Type out each line of every record that follows, word for word.

--- start Data to use ---

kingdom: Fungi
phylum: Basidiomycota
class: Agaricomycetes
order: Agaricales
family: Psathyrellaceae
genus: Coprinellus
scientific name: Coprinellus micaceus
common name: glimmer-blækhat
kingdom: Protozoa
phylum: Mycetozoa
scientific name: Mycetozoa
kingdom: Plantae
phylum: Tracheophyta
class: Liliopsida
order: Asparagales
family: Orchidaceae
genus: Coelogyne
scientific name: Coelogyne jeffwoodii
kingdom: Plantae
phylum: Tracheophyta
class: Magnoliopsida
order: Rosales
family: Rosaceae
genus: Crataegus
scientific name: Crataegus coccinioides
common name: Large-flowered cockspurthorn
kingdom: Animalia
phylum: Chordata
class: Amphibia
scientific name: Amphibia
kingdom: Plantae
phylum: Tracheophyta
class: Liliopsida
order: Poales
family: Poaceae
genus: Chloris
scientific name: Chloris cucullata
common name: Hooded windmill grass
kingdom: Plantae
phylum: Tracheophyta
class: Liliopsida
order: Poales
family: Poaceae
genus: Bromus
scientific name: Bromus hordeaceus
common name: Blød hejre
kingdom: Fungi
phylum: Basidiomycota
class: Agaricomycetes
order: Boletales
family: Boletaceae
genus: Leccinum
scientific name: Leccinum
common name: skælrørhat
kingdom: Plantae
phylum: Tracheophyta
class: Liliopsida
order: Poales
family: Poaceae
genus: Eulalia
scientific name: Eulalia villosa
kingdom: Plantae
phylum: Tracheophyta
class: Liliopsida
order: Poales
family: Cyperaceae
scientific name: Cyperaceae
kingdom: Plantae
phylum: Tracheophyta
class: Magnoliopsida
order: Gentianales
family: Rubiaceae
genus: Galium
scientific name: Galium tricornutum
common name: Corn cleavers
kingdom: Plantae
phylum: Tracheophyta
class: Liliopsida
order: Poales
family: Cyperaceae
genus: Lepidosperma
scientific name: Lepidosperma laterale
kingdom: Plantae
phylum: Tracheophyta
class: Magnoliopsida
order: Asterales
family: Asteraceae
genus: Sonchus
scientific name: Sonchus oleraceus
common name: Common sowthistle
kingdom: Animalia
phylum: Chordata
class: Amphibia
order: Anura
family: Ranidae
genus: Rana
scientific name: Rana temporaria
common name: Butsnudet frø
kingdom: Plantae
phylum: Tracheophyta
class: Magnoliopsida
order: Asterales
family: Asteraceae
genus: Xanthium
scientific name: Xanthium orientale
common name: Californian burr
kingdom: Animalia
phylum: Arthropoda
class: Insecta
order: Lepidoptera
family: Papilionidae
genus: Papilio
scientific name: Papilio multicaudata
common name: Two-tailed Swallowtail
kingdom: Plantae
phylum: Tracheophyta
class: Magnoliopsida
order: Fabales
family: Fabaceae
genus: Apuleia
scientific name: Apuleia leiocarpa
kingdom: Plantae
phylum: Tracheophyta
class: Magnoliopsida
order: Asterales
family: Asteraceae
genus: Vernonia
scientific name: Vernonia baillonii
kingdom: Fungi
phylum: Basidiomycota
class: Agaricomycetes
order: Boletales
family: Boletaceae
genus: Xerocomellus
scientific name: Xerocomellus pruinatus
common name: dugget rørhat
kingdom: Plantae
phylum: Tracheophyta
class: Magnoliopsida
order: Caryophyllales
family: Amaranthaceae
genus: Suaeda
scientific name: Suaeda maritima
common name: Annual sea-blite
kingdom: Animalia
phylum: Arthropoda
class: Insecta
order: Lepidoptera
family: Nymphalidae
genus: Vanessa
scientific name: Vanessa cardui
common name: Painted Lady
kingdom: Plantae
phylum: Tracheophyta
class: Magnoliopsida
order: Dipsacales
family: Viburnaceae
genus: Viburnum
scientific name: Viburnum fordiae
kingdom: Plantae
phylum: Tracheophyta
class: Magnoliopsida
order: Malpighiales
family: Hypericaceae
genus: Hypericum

--- end Data to use ---

• _Task answer_
kingdom: Fungi
phylum: Basidiomycota
class: Agaricomycetes
order: Agaricales
family: Psathyrellaceae
genus: Coprinellus
scientific name: Coprinellus micaceus
common name: glimmer-blækhat
kingdom: Protozoa
phylum: Mycetozoa
scientific name: Mycetozoa
kingdom: Plantae
phylum: Tracheophyta
class: Liliopsida
order: Asparagales
family: Orchidaceae
genus: Coelogyne
scientific name: Coelogyne jeffwoodii
kingdom: Plantae
phylum: Tracheophyta
class: Magnoliopsida
order: Rosales
family: Rosaceae
genus: Crataegus
scientific name: Crataegus coccinioides
common name: Large-flowered cockspurthorn
kingdom: Animalia
phylum: Chordata
class: Amphibia
scientific name: Amphibia
kingdom: Plantae
phylum: Tracheophyta
class: Liliopsida
order: Poales
family: Poaceae
genus: Chloris
scientific name: Chloris cucullata
common name: Hooded windmill grass
kingdom: Plantae
phylum: Tracheophyta
class: Liliopsida
order: Poales
family: Poaceae
genus: Bromus
scientific name: Bromus hordeaceus
common name: Blød hejre
kingdom: Fungi
phylum: Basidiomycota
class: Agaricomycetes
order: Boletales
family: Boletaceae
genus: Leccinum
scientific name: Leccinum
common name: skælrørhat
kingdom: Plantae
phylum: Tracheophyta
class: Liliopsida
order: Poales
family: Poaceae
genus: Eulalia
scientific name: Eulalia villosa
kingdom: Plantae
phylum: Tracheophyta
class: Liliopsida
order: Poales
family: Cyperaceae
scientific name: Cyperaceae
kingdom: Plantae
phylum: Tracheophyta
class: Magnoliopsida
order: Gentianales
family: Rubiaceae
genus: Galium
scientific name: Galium tricornutum
common name: Corn cleavers
kingdom: Plantae
phylum: Tracheophyta
class: Liliopsida
order: Poales
family: Cyperaceae
genus: Lepidosperma
scientific name: Lepidosperma laterale
kingdom: Plantae
phylum: Tracheophyta
class: Magnoliopsida
order: Asterales
family: Asteraceae
genus: Sonchus
scientific name: Sonchus oleraceus
common name: Common sowthistle
kingdom: Animalia
phylum: Chordata
class: Amphibia
order: Anura
family: Ranidae
genus: Rana
scientific name: Rana temporaria
common name: Butsnudet frø
kingdom: Plantae
phylum: Tracheophyta
class: Magnoliopsida
order: Asterales
family: Asteraceae
genus: Xanthium
scientific name: Xanthium orientale
common name: Californian burr
kingdom: Animalia
phylum: Arthropoda
class: Insecta
order: Lepidoptera
family: Papilionidae
genus: Papilio
scientific name: Papilio multicaudata
common name: Two-tailed Swallowtail
kingdom: Plantae
phylum: Tracheophyta
class: Magnoliopsida
order: Fabales
family: Fabaceae
genus: Apuleia
scientific name: Apuleia leiocarpa
kingdom: Plantae
phylum: Tracheophyta
class: Magnoliopsida
order: Asterales
family: Asteraceae
genus: Vernonia
scientific name: Vernonia baillonii
kingdom: Fungi
phylum: Basidiomycota
class: Agaricomycetes
order: Boletales
family: Boletaceae
genus: Xerocomellus
scientific name: Xerocomellus pruinatus
common name: dugget rørhat
kingdom: Plantae
phylum: Tracheophyta
class: Magnoliopsida
order: Caryophyllales
family: Amaranthaceae
genus: Suaeda
scientific name: Suaeda maritima
common name: Annual sea-blite
kingdom: Animalia
phylum: Arthropoda
class: Insecta
order: Lepidoptera
family: Nymphalidae
genus: Vanessa
scientific name: Vanessa cardui
common name: Painted Lady
kingdom: Plantae
phylum: Tracheophyta
class: Magnoliopsida
order: Dipsacales
family: Viburnaceae
genus: Viburnum
scientific name: Viburnum fordiae
kingdom: Plantae
phylum: Tracheophyta
class: Magnoliopsida
order: Malpighiales
family: Hypericaceae
genus: Hypericum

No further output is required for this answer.